Here’s how those same seven stocks are performing so far in 2023.

MSFT Chart

Data by YCharts.

While it would have been especially impactful to have doubled down on these names during the sell-off, simply holding through periods of volatility can still work wonders.

One of the biggest mistakes investors make during a bear market is trying to time the bottom. In hindsight, 2022 was an incredible buying opportunity. No one knew when the sell-off would end, but history has shown investors time and again how the market does eventually rebound.

You can avoid stress and simplify your investing strategy by staying the course, even when stocks are falling.
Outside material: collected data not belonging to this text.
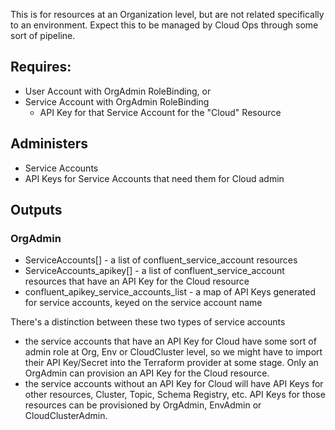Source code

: This is for resources at an Organization level, but are not related specifically to an environment.
Expect this to be managed by Cloud Ops through some sort of pipeline.

## Requires:
- User Account with OrgAdmin RoleBinding, or
- Service Account with OrgAdmin RoleBinding
    - API Key for that Service Account for the "Cloud" Resource

## Administers
- Service Accounts
- API Keys for Service Accounts that need them for Cloud admin


## Outputs
### OrgAdmin
- ServiceAccounts[] - a list of confluent_service_account resources
- ServiceAccounts_apikey[] - a list of confluent_service_account resources that have an API Key for the Cloud resource
- confluent_apikey_service_accounts_list - a map of API Keys generated for service accounts, keyed on the service account name

There's a distinction between these two types of service accounts
- the service accounts that have an API Key for Cloud have some sort of admin role at Org, Env or CloudCluster level, so we might have to import their API Key/Secret into the Terraform provider at some stage. Only an OrgAdmin can provision an API Key for the Cloud resource.
- the service accounts without an API Key for Cloud will have API Keys for other resources, Cluster, Topic, Schema Registry, etc. API Keys for those resources can be provisioned by OrgAdmin, EnvAdmin or CloudClusterAdmin.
Pairing this straightforward approach with consistent saving allows you to sidestep impulsive and likely regrettable decisions while still generating solid gains for your portfolio.

Embrace volatility

The stock market produces, on average, a gain of 9% to 10% per year. The price of admission is patience through periods of volatility. Instead of focusing too much on what your portfolio is worth during a bear market, it’s better to view a sell-off as an opportunity to buy shares of companies on your watchlist.

The stock market could keep rallying in 2024, and we could avoid a downturn altogether. But eventually, another bear market will happen. Having a plan and knowing how you’ll react before it happens will help you see the bright side of things and use the volatility to your advantage.